> _Directions for this task_: Copy every line from the records that holds the word "href".

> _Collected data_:
# # # #
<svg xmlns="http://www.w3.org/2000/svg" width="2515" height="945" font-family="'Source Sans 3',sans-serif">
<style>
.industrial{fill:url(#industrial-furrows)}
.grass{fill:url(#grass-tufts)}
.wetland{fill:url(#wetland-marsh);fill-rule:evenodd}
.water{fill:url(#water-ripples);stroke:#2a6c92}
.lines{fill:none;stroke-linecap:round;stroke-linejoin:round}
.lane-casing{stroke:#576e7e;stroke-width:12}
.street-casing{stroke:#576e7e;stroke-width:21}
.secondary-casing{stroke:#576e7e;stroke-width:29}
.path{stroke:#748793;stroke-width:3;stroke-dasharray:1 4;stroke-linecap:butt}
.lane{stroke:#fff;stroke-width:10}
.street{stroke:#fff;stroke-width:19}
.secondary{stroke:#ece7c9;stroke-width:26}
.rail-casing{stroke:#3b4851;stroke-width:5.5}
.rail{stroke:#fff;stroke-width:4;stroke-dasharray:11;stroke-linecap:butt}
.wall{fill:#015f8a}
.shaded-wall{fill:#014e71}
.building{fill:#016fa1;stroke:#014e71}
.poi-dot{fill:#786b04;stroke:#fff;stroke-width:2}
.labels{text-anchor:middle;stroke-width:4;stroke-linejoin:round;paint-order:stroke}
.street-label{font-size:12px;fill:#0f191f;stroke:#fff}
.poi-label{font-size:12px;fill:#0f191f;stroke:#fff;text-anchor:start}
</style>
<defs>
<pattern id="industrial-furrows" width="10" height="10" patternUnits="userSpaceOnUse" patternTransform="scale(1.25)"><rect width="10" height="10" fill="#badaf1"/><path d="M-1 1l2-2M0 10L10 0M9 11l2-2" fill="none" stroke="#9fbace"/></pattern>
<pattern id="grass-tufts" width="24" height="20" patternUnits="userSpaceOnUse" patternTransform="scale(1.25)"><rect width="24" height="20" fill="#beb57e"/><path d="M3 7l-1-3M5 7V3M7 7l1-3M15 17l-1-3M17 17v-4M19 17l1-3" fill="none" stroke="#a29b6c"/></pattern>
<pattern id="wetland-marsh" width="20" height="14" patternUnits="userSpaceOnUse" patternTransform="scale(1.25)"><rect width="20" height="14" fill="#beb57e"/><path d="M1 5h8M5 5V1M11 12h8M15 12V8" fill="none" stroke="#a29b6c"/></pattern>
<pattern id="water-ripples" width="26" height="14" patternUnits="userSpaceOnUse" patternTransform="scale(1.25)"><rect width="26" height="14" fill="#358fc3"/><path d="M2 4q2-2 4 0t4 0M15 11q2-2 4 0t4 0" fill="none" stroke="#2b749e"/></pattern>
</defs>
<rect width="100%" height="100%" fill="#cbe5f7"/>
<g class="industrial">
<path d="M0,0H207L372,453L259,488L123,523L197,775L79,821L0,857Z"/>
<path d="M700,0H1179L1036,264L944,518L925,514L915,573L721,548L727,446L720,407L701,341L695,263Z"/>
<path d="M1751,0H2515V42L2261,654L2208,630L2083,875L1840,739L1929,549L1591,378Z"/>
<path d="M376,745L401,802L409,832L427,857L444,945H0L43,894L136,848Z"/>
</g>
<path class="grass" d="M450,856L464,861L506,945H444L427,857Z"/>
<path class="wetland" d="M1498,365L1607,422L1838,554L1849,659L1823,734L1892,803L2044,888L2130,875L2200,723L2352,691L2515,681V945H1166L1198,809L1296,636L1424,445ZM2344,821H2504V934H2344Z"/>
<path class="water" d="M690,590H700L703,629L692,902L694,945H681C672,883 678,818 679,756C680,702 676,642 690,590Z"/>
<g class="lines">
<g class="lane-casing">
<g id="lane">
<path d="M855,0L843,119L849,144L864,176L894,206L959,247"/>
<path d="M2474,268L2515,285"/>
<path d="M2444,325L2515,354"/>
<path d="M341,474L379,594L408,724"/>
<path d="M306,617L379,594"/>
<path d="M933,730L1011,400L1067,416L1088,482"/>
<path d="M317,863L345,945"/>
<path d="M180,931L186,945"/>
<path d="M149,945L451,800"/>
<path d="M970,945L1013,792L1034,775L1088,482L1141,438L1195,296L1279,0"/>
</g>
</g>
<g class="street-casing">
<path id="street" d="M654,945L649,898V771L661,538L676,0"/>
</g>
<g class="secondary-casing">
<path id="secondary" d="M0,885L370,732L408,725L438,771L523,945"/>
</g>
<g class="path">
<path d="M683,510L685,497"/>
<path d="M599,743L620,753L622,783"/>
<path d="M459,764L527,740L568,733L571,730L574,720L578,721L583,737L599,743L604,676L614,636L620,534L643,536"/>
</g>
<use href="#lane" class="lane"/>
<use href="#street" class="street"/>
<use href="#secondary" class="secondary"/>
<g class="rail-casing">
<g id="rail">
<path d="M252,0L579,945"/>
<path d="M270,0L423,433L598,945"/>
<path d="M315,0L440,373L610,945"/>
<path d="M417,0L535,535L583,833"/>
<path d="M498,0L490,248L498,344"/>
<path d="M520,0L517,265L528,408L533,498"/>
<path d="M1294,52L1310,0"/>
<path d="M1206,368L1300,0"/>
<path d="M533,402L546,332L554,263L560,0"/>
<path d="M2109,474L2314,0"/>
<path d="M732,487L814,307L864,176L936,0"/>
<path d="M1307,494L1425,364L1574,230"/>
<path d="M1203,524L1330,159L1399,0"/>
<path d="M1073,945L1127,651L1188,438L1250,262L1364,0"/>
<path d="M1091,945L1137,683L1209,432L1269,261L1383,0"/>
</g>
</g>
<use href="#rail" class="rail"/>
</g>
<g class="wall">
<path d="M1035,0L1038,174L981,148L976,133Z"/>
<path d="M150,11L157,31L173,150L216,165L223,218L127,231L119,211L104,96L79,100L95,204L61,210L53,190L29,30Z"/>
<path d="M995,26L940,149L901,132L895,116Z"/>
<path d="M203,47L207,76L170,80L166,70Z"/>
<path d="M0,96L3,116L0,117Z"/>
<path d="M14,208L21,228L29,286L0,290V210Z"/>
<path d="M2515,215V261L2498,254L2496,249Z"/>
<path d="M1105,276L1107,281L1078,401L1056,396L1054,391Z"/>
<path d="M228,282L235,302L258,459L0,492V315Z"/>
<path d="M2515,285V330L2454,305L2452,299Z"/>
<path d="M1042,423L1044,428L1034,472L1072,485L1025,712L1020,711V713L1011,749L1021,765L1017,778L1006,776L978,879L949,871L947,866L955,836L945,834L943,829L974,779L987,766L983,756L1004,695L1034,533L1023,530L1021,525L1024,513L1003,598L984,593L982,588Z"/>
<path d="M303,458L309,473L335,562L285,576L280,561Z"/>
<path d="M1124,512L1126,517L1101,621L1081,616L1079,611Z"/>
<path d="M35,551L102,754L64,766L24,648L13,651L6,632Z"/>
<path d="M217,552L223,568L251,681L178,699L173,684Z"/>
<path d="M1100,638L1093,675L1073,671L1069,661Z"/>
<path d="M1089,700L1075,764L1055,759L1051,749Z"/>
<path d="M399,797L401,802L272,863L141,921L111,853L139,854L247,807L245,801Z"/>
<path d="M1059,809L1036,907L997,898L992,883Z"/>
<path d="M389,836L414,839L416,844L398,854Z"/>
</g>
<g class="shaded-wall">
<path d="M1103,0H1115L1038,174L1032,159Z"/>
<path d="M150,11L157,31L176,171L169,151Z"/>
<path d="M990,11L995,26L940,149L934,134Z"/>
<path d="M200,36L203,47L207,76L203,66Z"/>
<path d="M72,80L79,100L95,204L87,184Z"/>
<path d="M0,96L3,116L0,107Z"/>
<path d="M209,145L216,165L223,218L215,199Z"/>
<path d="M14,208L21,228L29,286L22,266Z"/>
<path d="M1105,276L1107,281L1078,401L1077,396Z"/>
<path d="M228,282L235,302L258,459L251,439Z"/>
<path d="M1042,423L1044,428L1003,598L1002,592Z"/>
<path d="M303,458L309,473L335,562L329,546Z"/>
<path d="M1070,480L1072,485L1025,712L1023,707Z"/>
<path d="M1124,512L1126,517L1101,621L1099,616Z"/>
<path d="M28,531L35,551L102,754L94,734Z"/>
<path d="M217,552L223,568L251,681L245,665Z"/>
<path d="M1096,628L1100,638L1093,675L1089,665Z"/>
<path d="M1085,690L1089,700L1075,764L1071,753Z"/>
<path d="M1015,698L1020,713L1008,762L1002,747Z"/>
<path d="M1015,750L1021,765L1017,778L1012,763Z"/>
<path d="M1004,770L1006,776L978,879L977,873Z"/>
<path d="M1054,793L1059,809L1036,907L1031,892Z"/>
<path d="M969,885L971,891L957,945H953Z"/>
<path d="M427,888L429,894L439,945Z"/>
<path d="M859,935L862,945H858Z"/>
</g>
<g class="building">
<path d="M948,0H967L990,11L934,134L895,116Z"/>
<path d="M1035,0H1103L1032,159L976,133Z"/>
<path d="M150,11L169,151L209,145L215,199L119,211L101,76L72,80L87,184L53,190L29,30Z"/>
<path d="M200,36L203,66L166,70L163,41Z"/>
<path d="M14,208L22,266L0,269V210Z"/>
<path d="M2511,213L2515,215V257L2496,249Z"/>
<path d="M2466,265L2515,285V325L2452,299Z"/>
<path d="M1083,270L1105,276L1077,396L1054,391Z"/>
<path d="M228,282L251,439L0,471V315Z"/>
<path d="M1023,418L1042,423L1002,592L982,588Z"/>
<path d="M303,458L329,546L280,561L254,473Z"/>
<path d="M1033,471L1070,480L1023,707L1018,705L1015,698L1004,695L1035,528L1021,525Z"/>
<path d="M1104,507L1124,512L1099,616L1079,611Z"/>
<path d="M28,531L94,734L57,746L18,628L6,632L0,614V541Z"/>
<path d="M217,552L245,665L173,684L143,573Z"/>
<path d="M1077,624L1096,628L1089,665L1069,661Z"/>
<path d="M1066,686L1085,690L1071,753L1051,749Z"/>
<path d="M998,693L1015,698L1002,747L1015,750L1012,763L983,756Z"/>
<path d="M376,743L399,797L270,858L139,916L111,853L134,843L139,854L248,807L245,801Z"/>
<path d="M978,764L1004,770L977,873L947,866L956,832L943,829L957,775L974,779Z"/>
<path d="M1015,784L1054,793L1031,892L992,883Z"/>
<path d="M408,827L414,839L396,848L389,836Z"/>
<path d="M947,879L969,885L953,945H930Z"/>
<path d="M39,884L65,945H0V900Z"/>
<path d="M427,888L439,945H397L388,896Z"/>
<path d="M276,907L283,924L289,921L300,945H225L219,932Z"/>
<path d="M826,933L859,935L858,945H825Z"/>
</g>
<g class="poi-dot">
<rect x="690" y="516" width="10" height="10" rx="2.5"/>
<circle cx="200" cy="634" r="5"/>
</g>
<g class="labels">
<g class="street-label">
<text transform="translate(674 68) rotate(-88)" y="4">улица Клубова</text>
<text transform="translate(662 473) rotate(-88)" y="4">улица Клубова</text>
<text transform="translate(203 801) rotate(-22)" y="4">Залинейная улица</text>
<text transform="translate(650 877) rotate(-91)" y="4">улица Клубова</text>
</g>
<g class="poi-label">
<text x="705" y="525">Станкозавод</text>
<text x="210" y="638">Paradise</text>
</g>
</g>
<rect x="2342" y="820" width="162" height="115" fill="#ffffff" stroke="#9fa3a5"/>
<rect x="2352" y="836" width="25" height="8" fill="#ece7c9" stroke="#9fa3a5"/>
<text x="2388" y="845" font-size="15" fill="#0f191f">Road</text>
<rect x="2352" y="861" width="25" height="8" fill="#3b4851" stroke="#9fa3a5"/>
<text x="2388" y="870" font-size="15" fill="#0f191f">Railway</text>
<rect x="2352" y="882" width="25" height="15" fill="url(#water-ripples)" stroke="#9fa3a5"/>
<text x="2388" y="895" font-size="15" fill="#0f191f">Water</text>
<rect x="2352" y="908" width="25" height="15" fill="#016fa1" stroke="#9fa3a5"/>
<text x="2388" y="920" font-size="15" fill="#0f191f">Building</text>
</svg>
# # # #
> _Task answer_:
<use href="#lane" class="lane"/>
<use href="#street" class="street"/>
<use href="#secondary" class="secondary"/>
<use href="#rail" class="rail"/>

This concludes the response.